Adams too suffered a misfortune, becoming the first President to serve only one term, thanks to Jefferson who defeated him in his bid for a second term in a campaign that would rival the last two that we have seen in our day for the calumny practiced.
So both men were working hard in their last years to set the record straight and show that they were on a par with Washington, Hamilton, Madison, and Monroe. And in that struggle it was as essential then, as it is now, to appear to be Christian. Thus, though neither man could honestly profess to believe the Biblical record of Jesus’ life, they clung to a Jesus of their own making. Or more accurately, they held the orthodox Jesus at arm’s length, unwilling to be contaminated by what they saw as intellectually unworthy claims about his divinity and his miracle-laden journey on earth, still needing him, though, as a part of the resume that would gain them access to the Patriot’s Hall of Fame.
There is a great desire on the part of conservative Christians (who are, in our day, predominantly Republican in their politics) to make of our founding fathers orthodox Christian men. Some were. But most were not, and there is good reason (good evidence) to show that none of the major players held orthodox Christian beliefs, especially if orthodoxy is to be defined in terms acceptable to current Evangelical Christians. Still nearly all of them, as far as I know, believed in a Supreme Being, the creator of heaven and earth. They were, and both Jefferson and Adams called themselves, Deists. But they also coveted the designation “Christian.” It was as important to their electability and their later reputation as it is for politicians today to be known as Christian.

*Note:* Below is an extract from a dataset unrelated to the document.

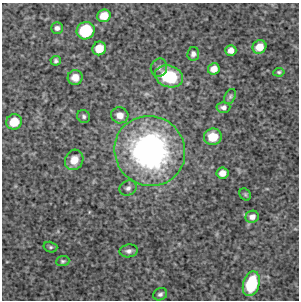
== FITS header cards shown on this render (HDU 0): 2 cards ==
NAXIS1  =                  297 /Length X axis
NAXIS2  =                  298 /Length Y axis

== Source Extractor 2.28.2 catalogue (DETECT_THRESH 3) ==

But our founders purposely wrote into the Constitution a clause protecting the right of any citizen to seek public office regardless of their religious beliefs or lack thereof. In Article VI, Paragraph 3 they declared:
"The Senators and Representatives before mentioned, and the Members of the several State Legislatures, and all executive and judicial Officers, both of the United States and of the several States, shall be bound by Oath or Affirmation, to support this Constitution; but no religious test shall ever be required as a qualification to any office or public trust under the United States." (Bolding added to identify the pertinent section.)
It is impossible to know whether a candidate for public office is a Christian, or Hindu, or Buddhist, or Atheist. They may make profession of such beliefs but be as Adams and Jefferson were, holding their religion with great reservations, or as may have been the case with others, simply not believing it at all.
So, my point, long in arriving, is that we need to select our public servants on their merits as best we can know them and let them be free to exercise their belief, if they have one, sincerely without prejudicing their “right” to serve their community or nation. We should not force anyone to endorse a belief, or appear to endorse one, with which their conscience is at odds; they should not have to hold Jesus, or any other religious leader, at arm’s length.